### WORK TASK:
Line by line, count where the string "hexane" appears in the listing, then give the number of such lines alone.

◆ ◆ ◆ ◆ ◆ ◆ ◆

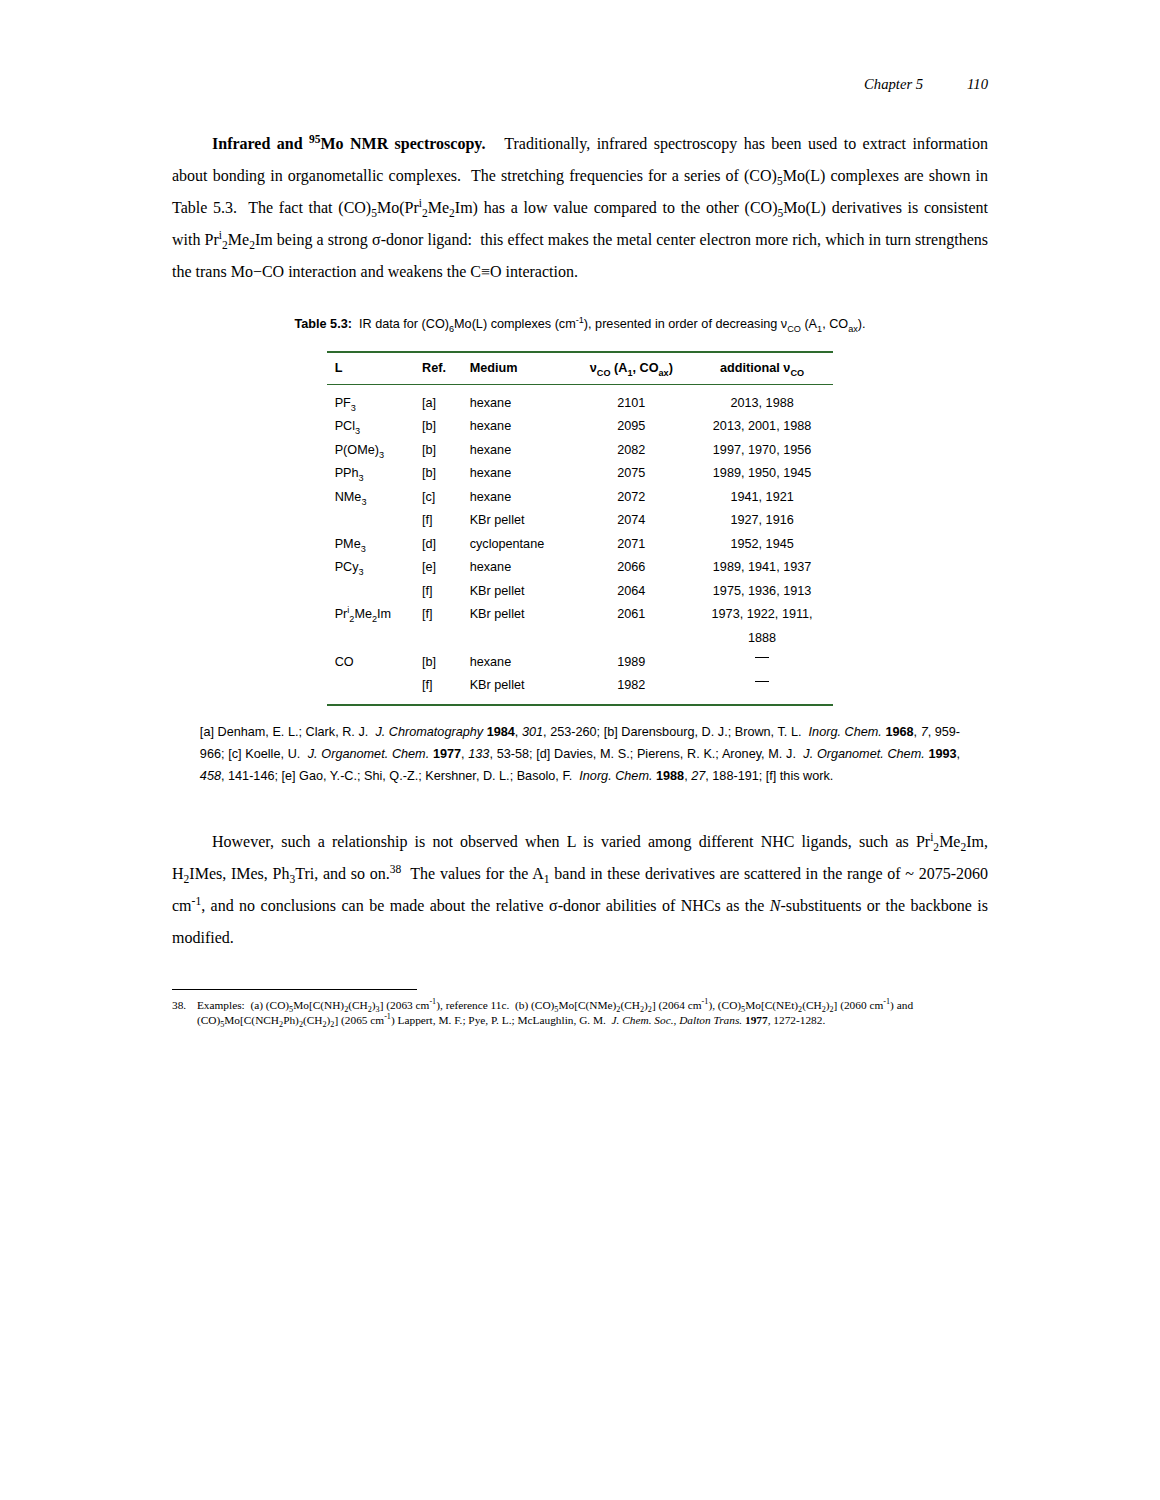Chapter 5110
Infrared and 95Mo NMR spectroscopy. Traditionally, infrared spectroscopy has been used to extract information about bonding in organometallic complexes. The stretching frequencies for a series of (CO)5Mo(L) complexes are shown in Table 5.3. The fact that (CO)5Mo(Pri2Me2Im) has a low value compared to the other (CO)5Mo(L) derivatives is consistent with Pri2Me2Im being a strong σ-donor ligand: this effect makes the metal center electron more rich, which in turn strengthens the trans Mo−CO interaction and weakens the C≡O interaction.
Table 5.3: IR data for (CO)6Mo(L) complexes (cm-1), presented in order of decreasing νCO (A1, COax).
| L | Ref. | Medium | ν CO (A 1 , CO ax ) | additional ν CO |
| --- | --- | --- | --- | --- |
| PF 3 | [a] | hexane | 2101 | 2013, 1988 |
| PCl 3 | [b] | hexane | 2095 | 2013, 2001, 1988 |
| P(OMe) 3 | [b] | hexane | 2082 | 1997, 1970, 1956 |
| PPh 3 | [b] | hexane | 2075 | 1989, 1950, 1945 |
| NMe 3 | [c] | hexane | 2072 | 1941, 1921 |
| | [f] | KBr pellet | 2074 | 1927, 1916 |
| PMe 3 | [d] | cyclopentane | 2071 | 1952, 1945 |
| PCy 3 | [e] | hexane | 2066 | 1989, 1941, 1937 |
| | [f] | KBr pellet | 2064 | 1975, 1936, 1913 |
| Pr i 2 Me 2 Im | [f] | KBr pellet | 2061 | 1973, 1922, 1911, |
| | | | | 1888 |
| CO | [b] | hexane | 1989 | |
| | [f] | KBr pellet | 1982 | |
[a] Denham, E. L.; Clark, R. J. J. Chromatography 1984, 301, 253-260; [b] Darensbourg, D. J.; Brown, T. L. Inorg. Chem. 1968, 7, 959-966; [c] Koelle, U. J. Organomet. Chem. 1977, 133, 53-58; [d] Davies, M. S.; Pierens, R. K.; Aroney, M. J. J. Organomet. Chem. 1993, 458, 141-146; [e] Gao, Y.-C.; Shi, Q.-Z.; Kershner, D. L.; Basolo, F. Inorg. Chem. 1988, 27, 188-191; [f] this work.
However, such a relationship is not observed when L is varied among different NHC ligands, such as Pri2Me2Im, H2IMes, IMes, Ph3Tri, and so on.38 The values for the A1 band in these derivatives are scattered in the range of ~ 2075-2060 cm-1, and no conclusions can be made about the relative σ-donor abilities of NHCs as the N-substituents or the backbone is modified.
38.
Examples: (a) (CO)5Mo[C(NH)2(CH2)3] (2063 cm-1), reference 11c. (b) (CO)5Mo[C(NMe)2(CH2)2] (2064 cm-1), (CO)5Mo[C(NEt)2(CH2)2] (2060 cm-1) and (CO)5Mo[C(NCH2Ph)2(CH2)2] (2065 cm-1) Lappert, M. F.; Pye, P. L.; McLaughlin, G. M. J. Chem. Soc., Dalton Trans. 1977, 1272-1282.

◆ ◆ ◆ ◆ ◆ ◆ ◆

### YOUR SOLUTION:
7